This is where Stern most likely would have died if not for a battlefield commission he earned weeks before his capture. Shortly after arrival, the Germans separated the officers from the regular enlisted Jews. The enlisted Jews were taken to a slave labor camp where they would almost certainly perish while the officers were taken to Stalag IX-A, where Stern would meet Edmonds.
Stern had a secret he kept during this time; he could speak fluent German. While prisoners were asked if they spoke German (and in some cases German speaking prisoners would be used for clerical or other duties more appealing than slave labor), Stern kept quiet. He thought that being able to understand what his captors were saying without them realizing might be helpful. And while it didn’t ever materialize into an escape plan, it did help him survive and allowed him to understand Master Sergeant Roddie Edmond’s courage.
The US Army has guidelines for captured soldiers. These guidelines encourage soldiers to find ways to survive and escape if possible but place extra responsibility on ranking officers. In the event of capture, officers were expected to resist the enemy in anyway possible while safeguarding the care and lives of the men to the best of their ability. Master Sergeant Roddie Edmonds rose to this challenge and then some. He became a leader to the men, a source of stability and strength in an oppressive situation. Respected by the men and able to speak German, he became their voice when the Germans demanded something.
After a few weeks, the Germans ordered all Jewish POWs to report in the morning. Everyone knew what that meant. They were preparing to either exterminate the Jewish population of the camp, or transfer them to an even worse slave camp where they would be worked to death. Edmonds organized their resistance.
In the morning, almost 1000 servicemen, Jew and non-Jew alike arranged in formation in front of the camp barracks, Edmonds leading at the front to report. The German officer in charge saw this and reeled on Edmonds "they cannot all be Jews!”
"We are all Jews” Edmond replied in a flat even tone.
Even when the officer drew his pistol and put it in Edmonds face his resolve didn’t break. He spoke in slow, careful German "According to the Geneva Convention, we have to give only our name, rank, and serial number. If you shoot me, you will have to shoot all of us, and after the war you will be tried for war crimes.”

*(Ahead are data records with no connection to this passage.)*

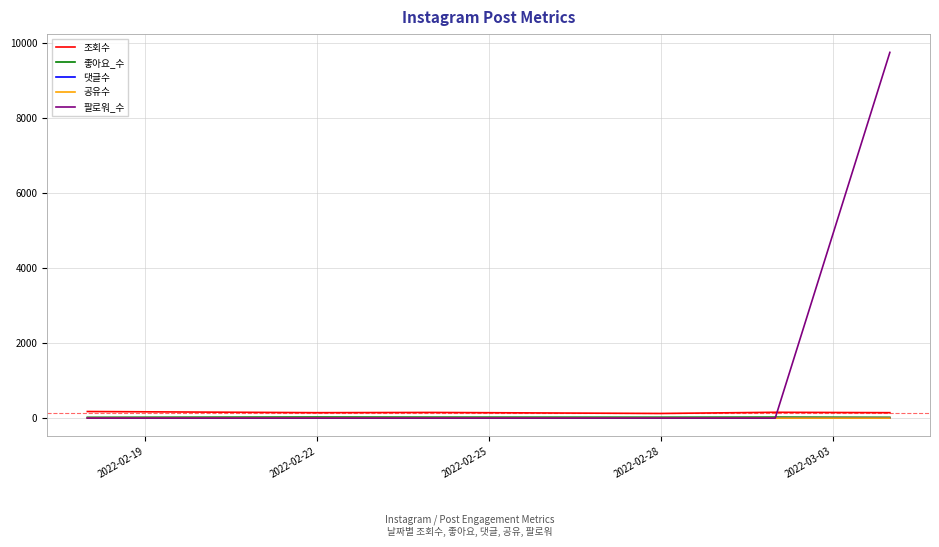

True or false: 공유수 and 조회수 intersect in this chart.

False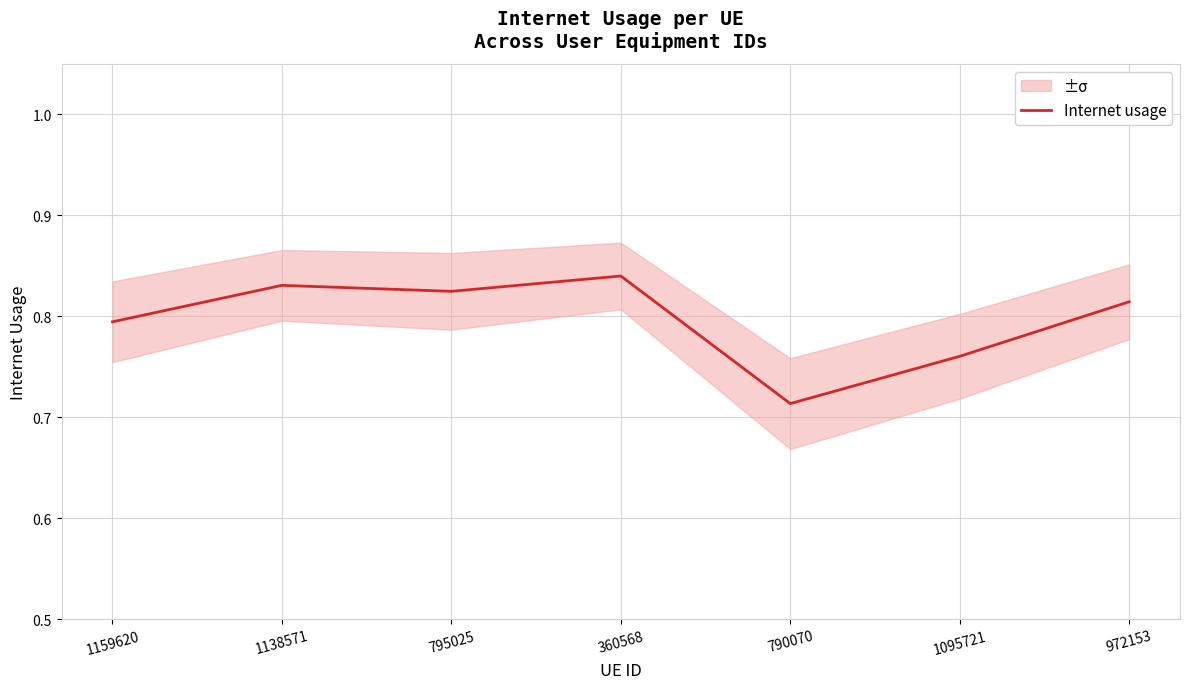

What position from the right is 1138571?

6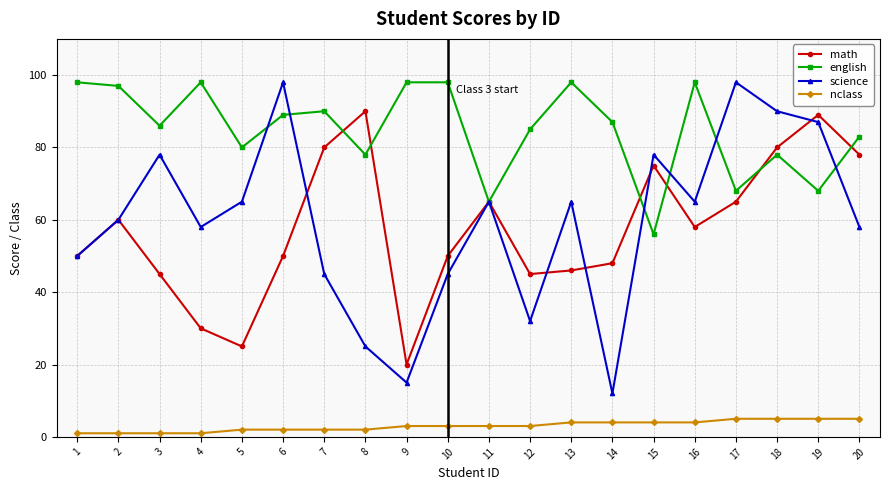

What is the difference between the maximum and second lowest values in the english series?

33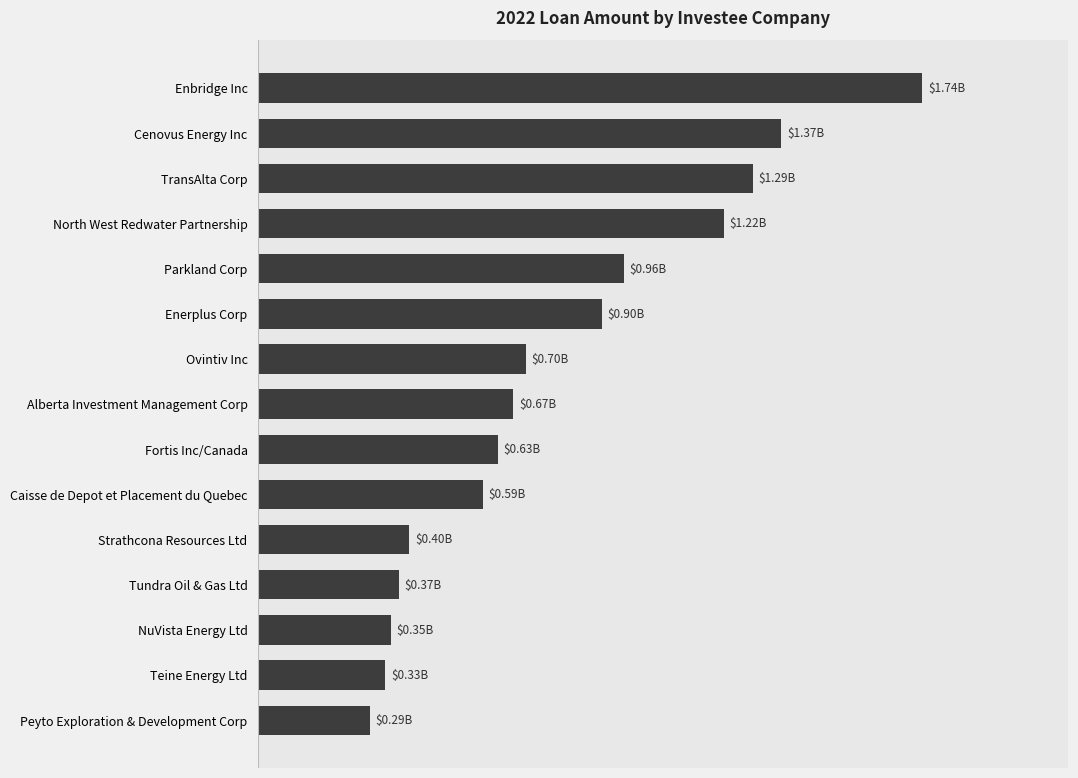

Does the chart contain any negative values?

No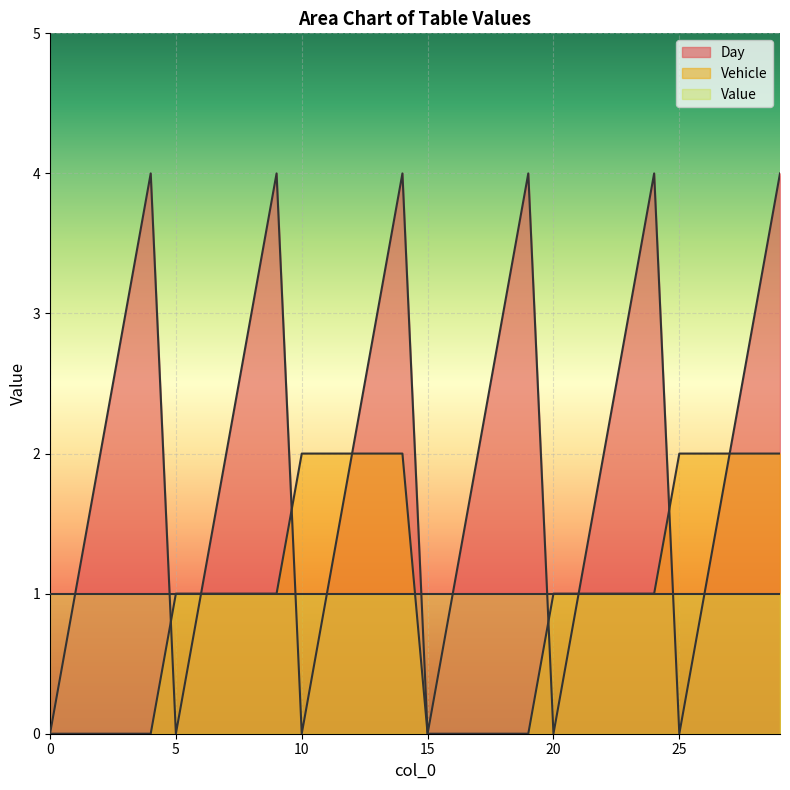

Rank the series by their maximum value, from lowest to highest.

Value, Vehicle, Day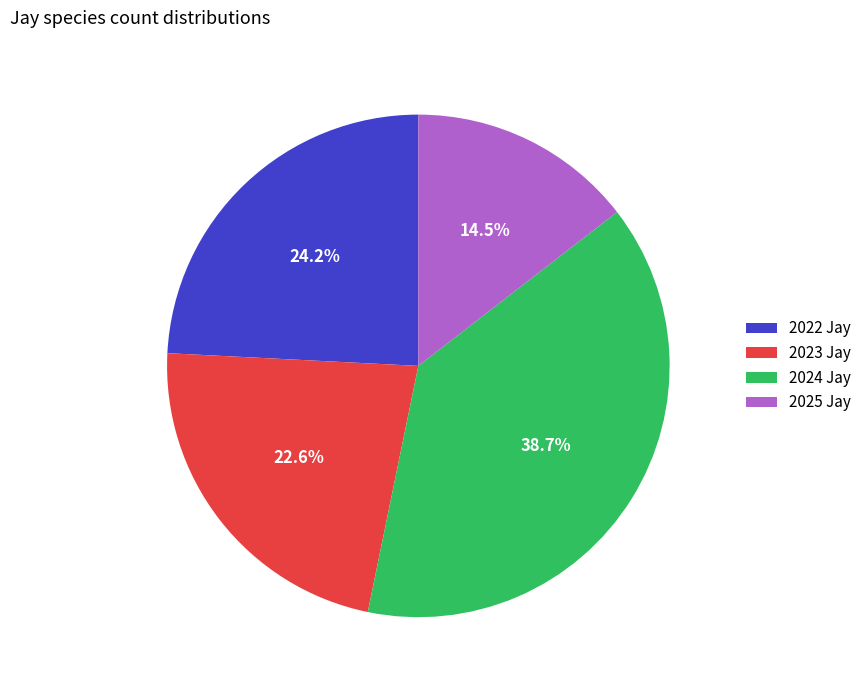

Count the number of slices in the pie.

4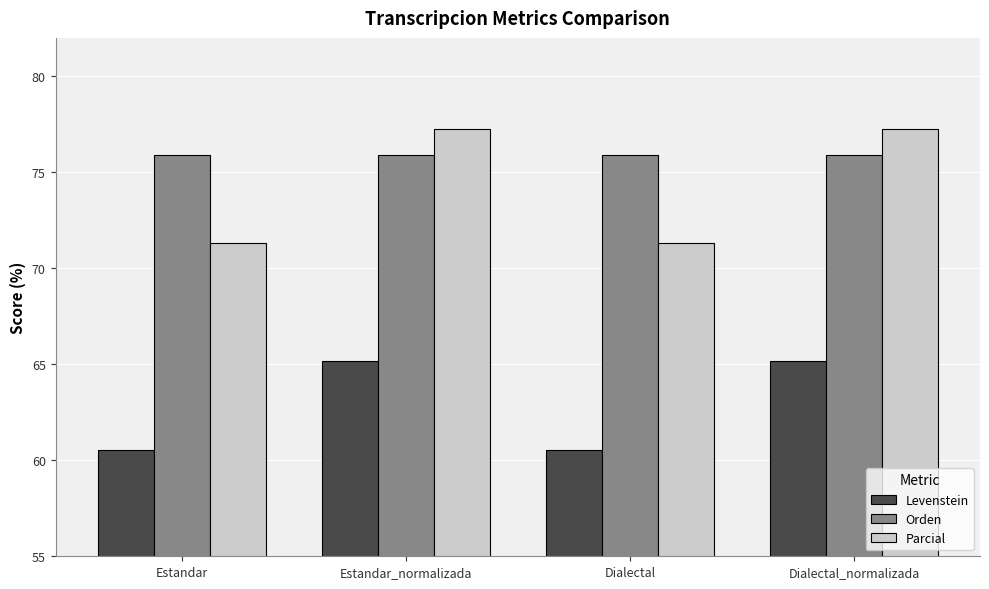

What is the sum of the Orden values at Dialectal_normalizada and Dialectal?

151.8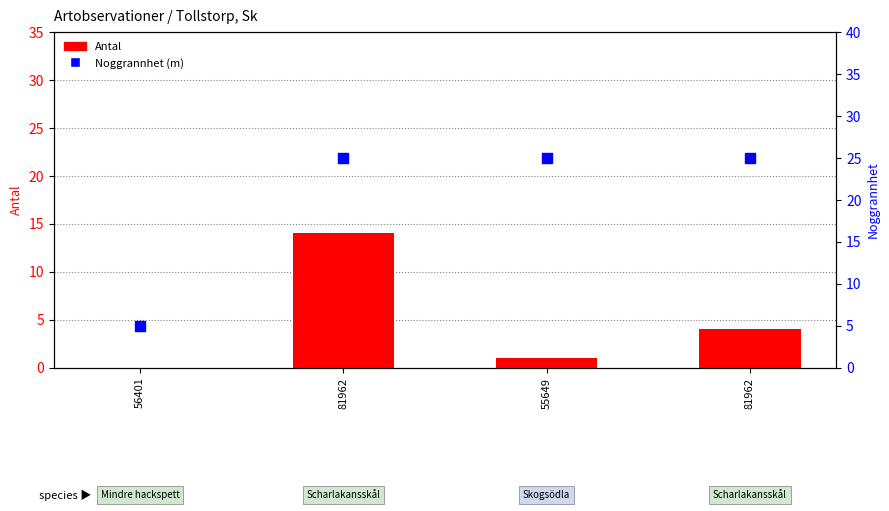

What are all the series names shown in the legend?

Antal, Noggrannhet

Understand what Edmonds was doing here. He was openly defying the commander of the prison camp, making himself and all of his men a target in order to save his Jewish brothers-in-arms. It is one thing to find courage in a battle, to risk your life in the heat of combat. It’s another to willfully and intentionally put your own life on the line to save another’s. Especially when you are confronted with unimaginable cruelties on a daily basis and know that every single one of those cruelties could and likely would be used against you as punishment for taking a stand. But Edmonds didn’t flinch. He didn’t make excuses, he didn’t shirk, he knew what the right thing was in the moment and stuck with it. The courage of a good man.
Miraculously, rather than make an example of him, the German officer gave up and left the group. No punishment, collective or personally to Edmonds followed. Of the 1000 servicemen who lined up that day, more than 150 of them were Jewish, and they all owed their lives to the courage Edmonds and their fellow non-Jewish comrades for shielding them with their own lives. Incredible bravery in their darkest moment.
More than 70 years later, Stern would say he could still recall the words Edmonds used to save his life and the life of every Jew in the camp. "We are all Jews.”